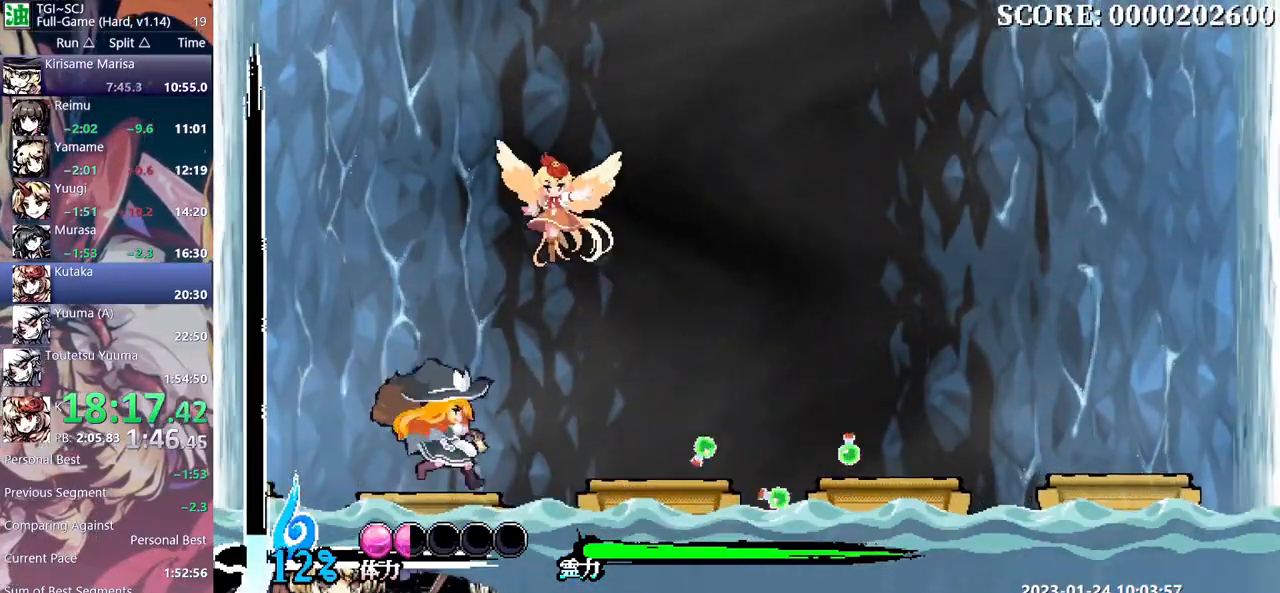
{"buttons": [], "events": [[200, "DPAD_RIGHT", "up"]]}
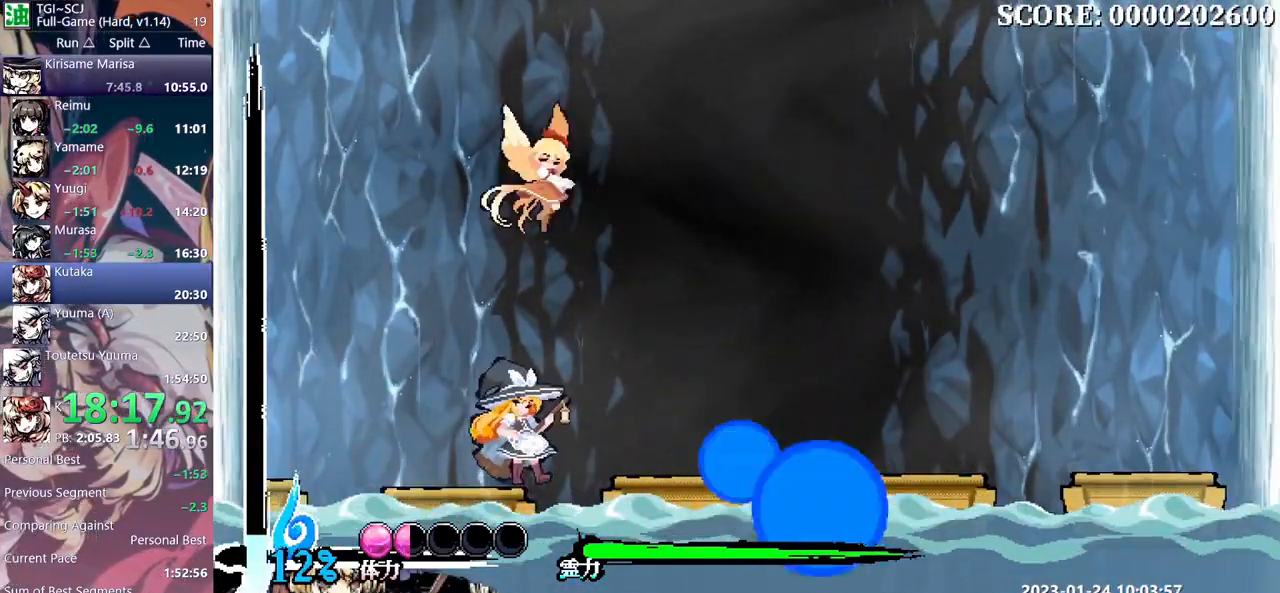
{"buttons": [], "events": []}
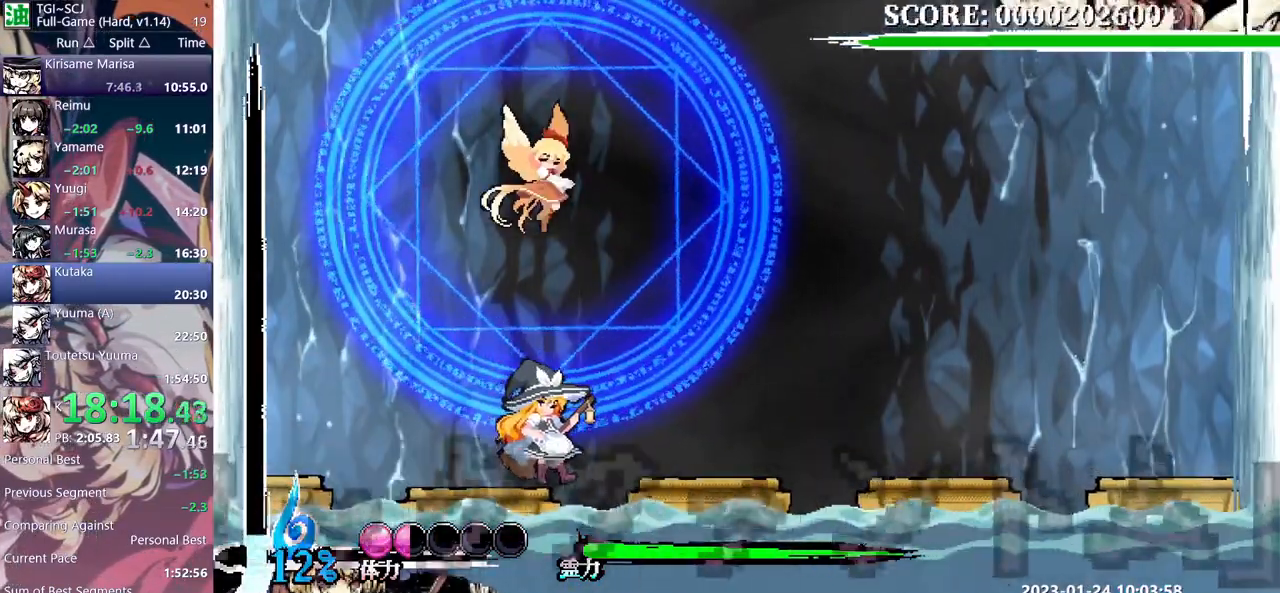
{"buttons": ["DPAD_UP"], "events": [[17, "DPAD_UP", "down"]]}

☆ ☆ ☆ ☆ ☆ ☆ ☆

▶ ABOUT THIS TASK
From the first line to the last, repeat the data above exactly and leave the pictures out.

▶ ANSWER SPACE
{"buttons": [], "events": [[200, "DPAD_RIGHT", "up"]]}
{"buttons": [], "events": []}
{"buttons": ["DPAD_UP"], "events": [[17, "DPAD_UP", "down"]]}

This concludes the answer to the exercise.